Just published research from multiple ice cores collected across Greenland with data spanning up to 120,000 years provides new understanding of these abrupt events, how they unfold and what that might mean for the future.
The events, known as Dansgaard-Oeschger events, represent “tipping points” in Earth’s climate – situations in which the climate crosses a threshold that leads to sudden and large-scale change, said the study’s lead author, Christo Buizert, an associate professor in the College of Earth, Ocean, and Atmospheric Sciences at Oregon State University.
“It is really important to understand such tipping points in the climate, because they may result in catastrophic and irreversible change,” he said.
The findings were just published in the Proceedings of the National Academy of Sciences.
The Dansgaard-Oeschger cycle, which occurred more than 25 times during the last Ice Age, according to previous research, is caused by rapid on-off switching of the Atlantic Meridional Overturning Circulation, or AMOC, which circulates water throughout the Atlantic Ocean. The powerful Gulf Stream, which carries warm tropical waters to the North Atlantic, is part of the AMOC.
“The AMOC is fundamentally unstable, and when it collapses, big things happen across the globe. There is significant cooling in Europe and around the North Atlantic, and the Indian and Asian monsoons fail,” Buizert said. “That instability was frequent during the last Ice Age. It is cause for concern for the future because climate models suggest the AMOC will likely weaken again under global warming, potentially impacting billions of people.”
Buizert is a paleoclimatologist who uses ice cores to reconstruct and understand past climate change. Scientists drill and collect ice cores in Greenland and Antarctica to analyze the water, dust and tiny air bubbles that have been trapped in the ice over time.

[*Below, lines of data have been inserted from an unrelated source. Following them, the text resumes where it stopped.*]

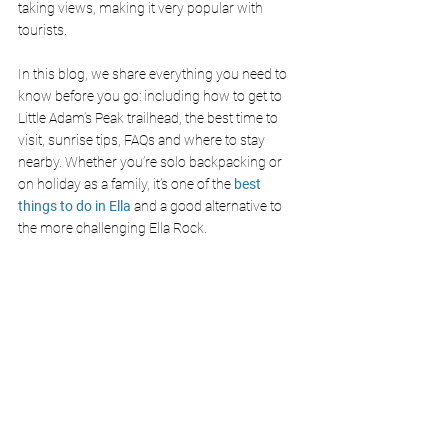
taking views, making it very popular with 
tourists.
In this blog, we share everything you need to 
know before you go: including how to get to 
Little Adam’s Peak trailhead, the best time to 
visit, sunrise tips, FAQs and where to stay 
nearby. Whether you’re solo backpacking or 
on holiday as a family, it’s one of the 
best 
things to do in Ella 
and a good alternative to 
the more challenging Ella Rock.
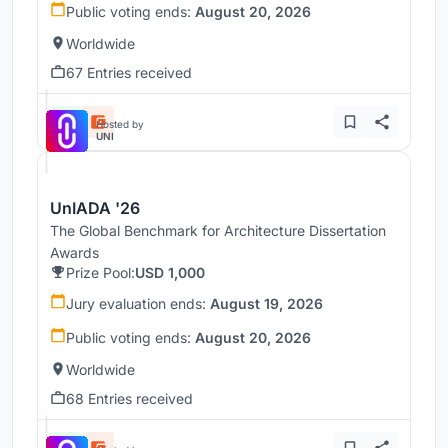
Public voting ends:
August 20, 2026
Worldwide
67 Entries received
Hosted by
UNI
UnIADA '26
The Global Benchmark for Architecture Dissertation
Awards
Prize Pool:
USD 1,000
Jury evaluation ends:
August 19, 2026
Public voting ends:
August 20, 2026
Worldwide
68 Entries received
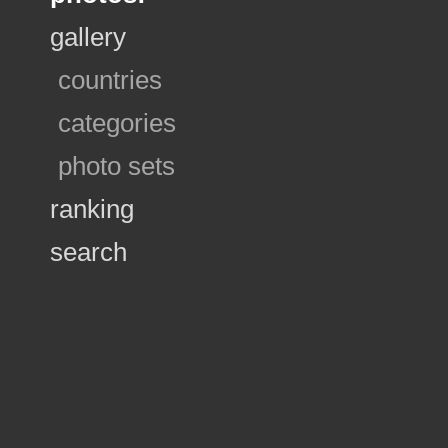
gallery
countries
categories
photo sets
ranking
search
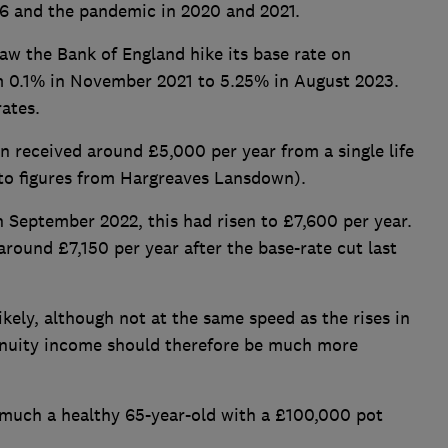
16 and the pandemic in 2020 and 2021.
aw the Bank of England hike its base rate on
m 0.1% in November 2021 to 5.25% in August 2023.
rates.
 received around £5,000 per year from a single life
g to figures from Hargreaves Lansdown).
n September 2022, this had risen to £7,600 per year.
 around £7,150 per year after the base-rate cut last
kely, although not at the same speed as the rises in
nnuity income should therefore be much more
 much a healthy 65-year-old with a £100,000 pot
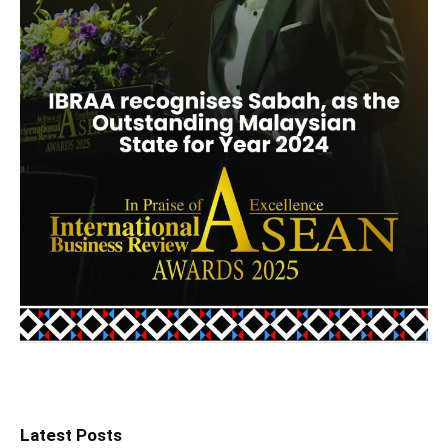
Latest Posts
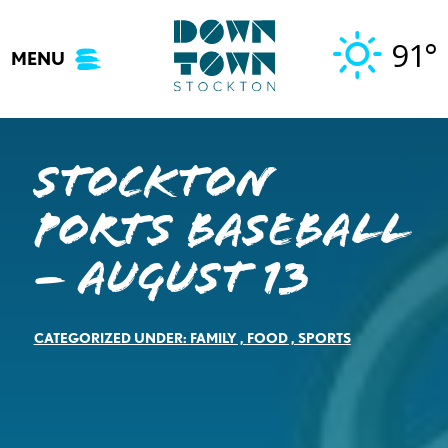
Skip
to
91°
MENU
content
Stockton
Ports Baseball
– August 13
CATEGORIZED UNDER:
FAMILY
,
FOOD
,
SPORTS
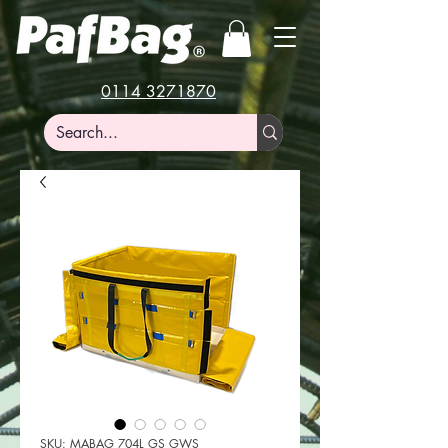
0114 3271870
SKU: MABAG 704L GS GWS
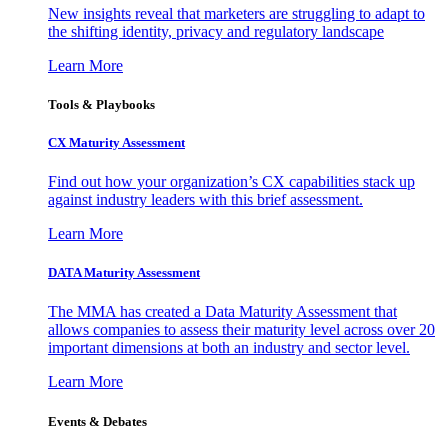
New insights reveal that marketers are struggling to adapt to
the shifting identity, privacy and regulatory landscape
Learn More
Tools & Playbooks
CX Maturity Assessment
Find out how your organization’s CX capabilities stack up
against industry leaders with this brief assessment.
Learn More
DATA Maturity Assessment
The MMA has created a Data Maturity Assessment that
allows companies to assess their maturity level across over 20
important dimensions at both an industry and sector level.
Learn More
Events & Debates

Data from ice cores provides important records of Earth’s atmospheric changes over hundreds of thousands of years and have served as pillars for scientists’ understanding of past climate events.
Buizert and his colleague analyzed ice cores from across Greenland, including cores from south and coastal east Greenland that had not previously been studied in detail, to better understand the climate impact of Dansgaard-Oeschger events across the continent.
The new data, coupled with new climate modeling, suggests interactions between the AMOC and wintertime sea ice play a key role in the Dansgaard-Oeschger events. Scientists previously thought sea ice from the Nordic Seas north of Iceland was involved in these events, but the researchers’ new analysis suggests that winter sea ice would have extended much farther south, to 40 degrees latitude. This means the sea ice would have reached modern day France and New York City, where the action also took place in the film, “The Day After Tomorrow.”
“The model shows that the Nordic Seas alone wouldn’t be big enough to drive a climate change event of this size,” Buizert said. “It just doesn’t pack enough of a punch.”
The AMOC has been well-behaved over the last 11,700 years, but current climate conditions and climate modeling suggest it will likely weaken again in the future, though for different reasons than occurred in the last Ice Age, Buizert said.
“We know the AMOC will weaken, but will it collapse? That is the big question. The weakening is likely gradual for the time being, but it could cross a tipping point and become a catalyst for abrupt climate change events like we saw in the past,” he said. “The climate does not behave in linear patterns; it can change quickly and irreversibly.”
The research was supported by the National Science Foundation and done in collaboration with scientists from five countries. Drilling of the Renland ice core in eastern Greenland was led by the University of Copenhagen, Denmark.